Group I consists of professional nurses and physical therapists.  Physical therapists must be fully qualified to take the state physical therapist licensing examination in the state in which they intend to work.  Nurses must have passed the Commission on Graduates of Foreign Nursing Schools Examination or possess an unrestricted license to practice nursing in the state in which they intend to work. 

Group II consists of aliens of exceptional ability in the arts and sciences (excluding the performing arts).  Professors at colleges and universities are also included in Group II.  For qualification in Group II the alien must have at least one year of experience in the field, including the year immediately preceding filing the application. 

Unlike standard labor certifications, Schedule A labor certifications are not filed with the Department of Labor.  Instead, they are filed directly with the INS along with the petition for an immigrant worker.  The INS will adjudicate the Schedule A, making it important to submit evidence necessary to show all requirements for the classification sought.  If the INS denies the Schedule A labor certification, it cannot be appealed as can other labor certification denials.

Graduates of Foreign Medical Schools

Graduates of foreign medical schools, other than those in the EB-1 extraordinary ability category, who are not subject to the labor certification requirement, and those in the EB-2 category for whom the labor certification requirement has been waived, can often be classified in Group II of Schedule A. 

If the position offered involves hands-on patient care, the alien must show that he has passed Parts I and II of the National Board of Medical Examiners Examination or the Foreign Medical Graduates Examination in Medical Science.  He must also possess an unrestricted license to practice medicine in a US state. 

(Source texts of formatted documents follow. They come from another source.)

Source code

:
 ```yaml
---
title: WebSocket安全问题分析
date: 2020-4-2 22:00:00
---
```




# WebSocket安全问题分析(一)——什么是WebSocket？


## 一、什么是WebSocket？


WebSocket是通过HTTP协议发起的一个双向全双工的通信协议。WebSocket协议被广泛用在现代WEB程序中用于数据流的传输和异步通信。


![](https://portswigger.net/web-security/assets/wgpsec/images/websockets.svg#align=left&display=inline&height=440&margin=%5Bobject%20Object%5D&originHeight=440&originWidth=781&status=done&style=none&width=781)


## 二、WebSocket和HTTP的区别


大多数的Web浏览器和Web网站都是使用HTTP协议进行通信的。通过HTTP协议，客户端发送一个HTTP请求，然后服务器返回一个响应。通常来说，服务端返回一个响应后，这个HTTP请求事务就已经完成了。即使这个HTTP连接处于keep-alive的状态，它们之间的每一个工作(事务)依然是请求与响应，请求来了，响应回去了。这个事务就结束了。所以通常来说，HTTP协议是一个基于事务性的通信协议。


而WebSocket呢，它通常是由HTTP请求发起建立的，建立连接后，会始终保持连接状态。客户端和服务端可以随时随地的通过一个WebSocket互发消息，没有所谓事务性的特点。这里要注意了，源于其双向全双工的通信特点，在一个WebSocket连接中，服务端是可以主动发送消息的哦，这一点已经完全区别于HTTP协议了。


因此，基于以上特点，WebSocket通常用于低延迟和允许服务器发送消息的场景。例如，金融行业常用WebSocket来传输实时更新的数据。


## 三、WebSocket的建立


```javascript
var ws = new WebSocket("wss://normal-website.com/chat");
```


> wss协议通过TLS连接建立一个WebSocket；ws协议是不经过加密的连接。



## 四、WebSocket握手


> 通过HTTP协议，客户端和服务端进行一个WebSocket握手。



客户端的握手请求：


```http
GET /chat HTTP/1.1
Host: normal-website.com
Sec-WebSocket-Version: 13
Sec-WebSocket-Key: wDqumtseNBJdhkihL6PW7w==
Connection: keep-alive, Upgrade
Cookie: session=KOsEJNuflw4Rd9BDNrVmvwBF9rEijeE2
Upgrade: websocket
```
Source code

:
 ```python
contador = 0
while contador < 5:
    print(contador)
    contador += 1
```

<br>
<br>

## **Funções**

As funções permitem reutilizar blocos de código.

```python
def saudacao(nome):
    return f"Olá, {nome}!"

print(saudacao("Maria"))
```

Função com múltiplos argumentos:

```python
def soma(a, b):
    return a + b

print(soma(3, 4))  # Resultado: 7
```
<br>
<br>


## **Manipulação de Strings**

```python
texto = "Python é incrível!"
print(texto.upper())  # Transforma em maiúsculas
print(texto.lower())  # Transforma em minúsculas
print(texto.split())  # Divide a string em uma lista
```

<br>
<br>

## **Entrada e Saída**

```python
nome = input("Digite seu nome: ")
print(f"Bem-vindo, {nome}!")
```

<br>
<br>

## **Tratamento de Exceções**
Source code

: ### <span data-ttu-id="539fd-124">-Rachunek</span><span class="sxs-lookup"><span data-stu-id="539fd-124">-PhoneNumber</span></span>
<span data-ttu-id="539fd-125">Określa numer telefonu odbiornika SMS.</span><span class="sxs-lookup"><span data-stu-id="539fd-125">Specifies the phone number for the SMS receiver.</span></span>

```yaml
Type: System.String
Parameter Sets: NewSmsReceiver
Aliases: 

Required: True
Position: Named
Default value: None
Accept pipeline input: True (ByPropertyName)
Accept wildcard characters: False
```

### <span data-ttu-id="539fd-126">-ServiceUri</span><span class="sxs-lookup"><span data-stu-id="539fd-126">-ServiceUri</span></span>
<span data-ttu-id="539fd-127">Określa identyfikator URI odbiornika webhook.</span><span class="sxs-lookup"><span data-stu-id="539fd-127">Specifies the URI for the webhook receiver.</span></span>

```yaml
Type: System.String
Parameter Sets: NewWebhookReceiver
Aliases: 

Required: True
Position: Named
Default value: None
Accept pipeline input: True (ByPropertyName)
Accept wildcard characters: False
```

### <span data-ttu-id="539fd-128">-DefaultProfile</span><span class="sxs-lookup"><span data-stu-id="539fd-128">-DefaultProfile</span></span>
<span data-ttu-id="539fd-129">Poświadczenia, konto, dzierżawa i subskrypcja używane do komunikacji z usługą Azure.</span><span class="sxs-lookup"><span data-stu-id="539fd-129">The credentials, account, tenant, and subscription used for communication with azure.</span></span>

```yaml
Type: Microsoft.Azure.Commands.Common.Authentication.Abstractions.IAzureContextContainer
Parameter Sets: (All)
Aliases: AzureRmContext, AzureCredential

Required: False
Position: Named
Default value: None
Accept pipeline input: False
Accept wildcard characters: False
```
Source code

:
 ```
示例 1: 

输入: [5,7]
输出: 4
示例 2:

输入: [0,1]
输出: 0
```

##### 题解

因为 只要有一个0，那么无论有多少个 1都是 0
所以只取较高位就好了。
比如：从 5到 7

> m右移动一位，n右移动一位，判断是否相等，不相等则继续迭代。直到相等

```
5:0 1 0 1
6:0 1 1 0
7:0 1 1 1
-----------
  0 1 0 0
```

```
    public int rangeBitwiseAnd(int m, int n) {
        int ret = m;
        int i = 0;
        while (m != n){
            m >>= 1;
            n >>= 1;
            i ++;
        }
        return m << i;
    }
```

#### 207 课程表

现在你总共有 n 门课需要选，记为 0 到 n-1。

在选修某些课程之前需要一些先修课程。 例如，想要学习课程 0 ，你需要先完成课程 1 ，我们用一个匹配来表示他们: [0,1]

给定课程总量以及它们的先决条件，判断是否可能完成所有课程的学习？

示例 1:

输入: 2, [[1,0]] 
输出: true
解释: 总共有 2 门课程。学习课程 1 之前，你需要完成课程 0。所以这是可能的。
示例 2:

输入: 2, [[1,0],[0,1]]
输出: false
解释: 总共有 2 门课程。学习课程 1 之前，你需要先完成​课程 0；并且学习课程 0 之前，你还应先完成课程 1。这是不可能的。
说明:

If the position does not involve patient care, the Schedule A labor certification does not require the alien physician to have passed any exam or possess a license to practice medicine in the US.  However, INS regulations to require graduates of foreign medical schools to pass these exams to work as any type of a medical professional.  Because the Schedule A is submitted directly to the INS along with the immigrant petition, the exam must be taken before then.

Schedule B Noncertifications

These are occupations in which the Department of Labor will not issue a labor certification.  The Department has predetermined that there are a sufficient number of able, willing, qualified and available US workers for such positions, and that allowing foreign nationals to take such positions will adversely affect working conditions of US workers similarly situated. 

As a general rule the occupations listed on Schedule B are unskilled and require little or no training or education.  There is generally high turnover, low wages, long hours and poor working conditions in the listed occupations. 

In some situations a waiver can be obtained it the employer can show the Department of Labor that there is in fact no available US worker.  These waivers are difficult to obtain and are rarely given.